(S. Stammerjohn, PI)
Contour plot of PAL LTER monthly sea ice extent. Open water conditions (darkest blue) can occur as early as Nov and can last as late as May. The diagonal red lines highlight observed trends in sea ice advance (occurring later in recent years) and sea ice retreat (occurring earlier in recent years).
Satellite data complement surface observations and extend our ship-based and near-shore based observations both seasonally and regionally. In the context of this high latitude ecosystem we have made extensive use of satellite imagery to examine sea ice and ocean color. Passive microwave remote sensing of the Southern Ocean provides one of our most complete space/time records for the Palmer region because microwaves are neither limited by clouds nor winter polar darkness. Passive microwave data show the annual advance and retreat of sea ice, a dominant and distinguishing characteristic of this marine ecosystem. Freezing and melting of sea-ice affect the salinity, and hence density gradients, of the upper ocean. This, in turn, influences the vertical structure of phytoplankton distributions and abundance. In contrast to other areas in the Southern Ocean, the southern Bellingshausen Sea region (inclusive of the WAP region) sea-ice variability show (in spite of high interannual variability) both a decrease in concentration and duration consistent with the observed warming in this region.
Using SeaWiFS ocean
color data, we evaluate the spatial and temporal variability of
pigment biomass (estimated as chlorophyll-a concentrations).

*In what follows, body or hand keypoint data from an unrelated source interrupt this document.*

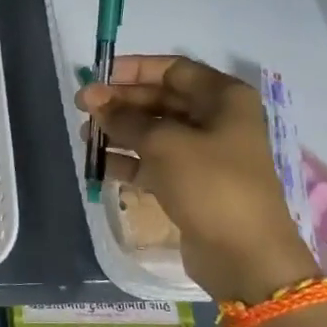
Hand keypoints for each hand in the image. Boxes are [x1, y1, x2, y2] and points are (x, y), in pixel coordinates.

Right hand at [76, 56, 319, 304]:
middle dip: (121, 103)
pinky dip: (128, 161)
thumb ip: (124, 118)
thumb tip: (93, 98)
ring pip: (155, 132)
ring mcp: (206, 154)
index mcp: (223, 99)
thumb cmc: (210, 185)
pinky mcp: (193, 184)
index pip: (173, 69)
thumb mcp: (163, 144)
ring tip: (84, 137)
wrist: (245, 256)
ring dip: (119, 132)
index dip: (133, 70)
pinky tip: (99, 165)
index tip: (97, 76)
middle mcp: (217, 120)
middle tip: (81, 108)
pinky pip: (155, 162)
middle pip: (161, 100)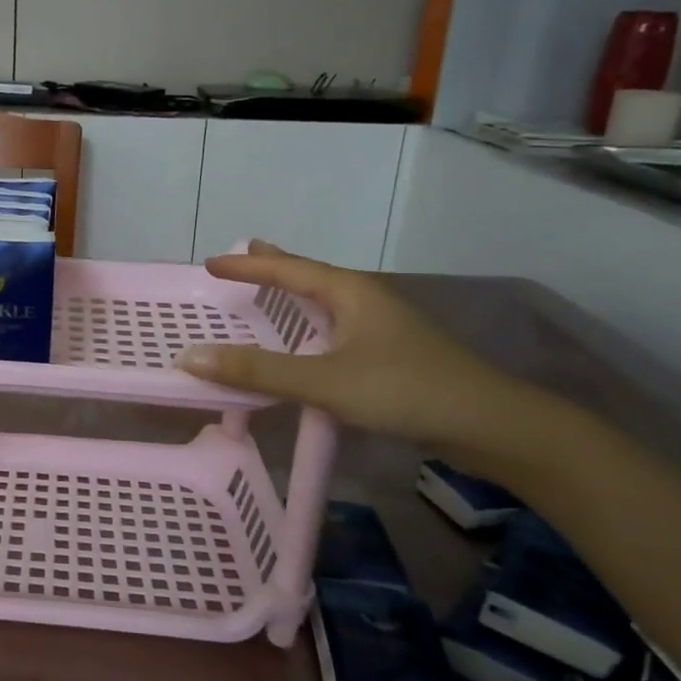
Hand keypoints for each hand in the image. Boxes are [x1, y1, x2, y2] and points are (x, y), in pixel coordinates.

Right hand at [175, 240, 532, 454]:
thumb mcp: (324, 380)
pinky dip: (309, 326)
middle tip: (245, 255)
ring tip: (270, 291)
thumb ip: (258, 370)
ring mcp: (382, 328)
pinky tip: (308, 344)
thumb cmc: (405, 390)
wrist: (491, 425)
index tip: (210, 263)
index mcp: (349, 293)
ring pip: (326, 303)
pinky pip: (335, 329)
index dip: (247, 265)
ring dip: (294, 296)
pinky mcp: (390, 355)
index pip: (287, 268)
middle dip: (276, 267)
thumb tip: (189, 357)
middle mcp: (365, 301)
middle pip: (310, 276)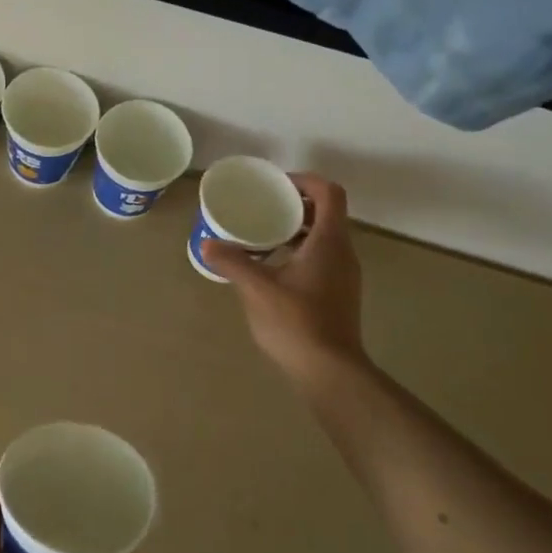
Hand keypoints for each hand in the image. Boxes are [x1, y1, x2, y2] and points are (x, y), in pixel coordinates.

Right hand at [202, 173, 367, 385]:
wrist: (330, 371)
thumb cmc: (297, 322)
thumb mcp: (257, 289)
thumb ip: (232, 262)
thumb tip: (207, 243)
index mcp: (329, 241)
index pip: (329, 193)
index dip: (305, 181)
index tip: (276, 186)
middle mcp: (343, 252)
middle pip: (327, 213)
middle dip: (296, 204)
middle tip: (264, 206)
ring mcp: (344, 275)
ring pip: (324, 237)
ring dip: (297, 229)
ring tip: (263, 235)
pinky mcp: (339, 294)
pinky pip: (322, 258)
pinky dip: (300, 251)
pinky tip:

Satellite ocean color data are limited by clouds and polar darkness.
Nevertheless, we have derived monthly mean chl-a concentrations from
SeaWiFS data (making use of our own Southern Ocean algorithm) for
those months when solar elevations permit these data to be obtained
(Sept through March). In particular, we have evaluated the
variability in chl-a in response to the spatial and temporal
variability of sea ice extent (estimated from passive microwave
satellite data) and wind forcing (estimated from NCEP reanalysis
data). While the ocean color data record is relatively short (7 years)
and contains high interannual variability, there are persistent
spatial patterns that indicate important regional scale mechanisms
influencing this marine ecosystem and that are consistent with several
hypotheses relating patterns of phytoplankton biomass distributions to
physical controls. Our observations show, for example, that the
southern Antarctic Circumpolar Current front (SACCF) zone may have a
more profound influence on the WAP area than previously thought.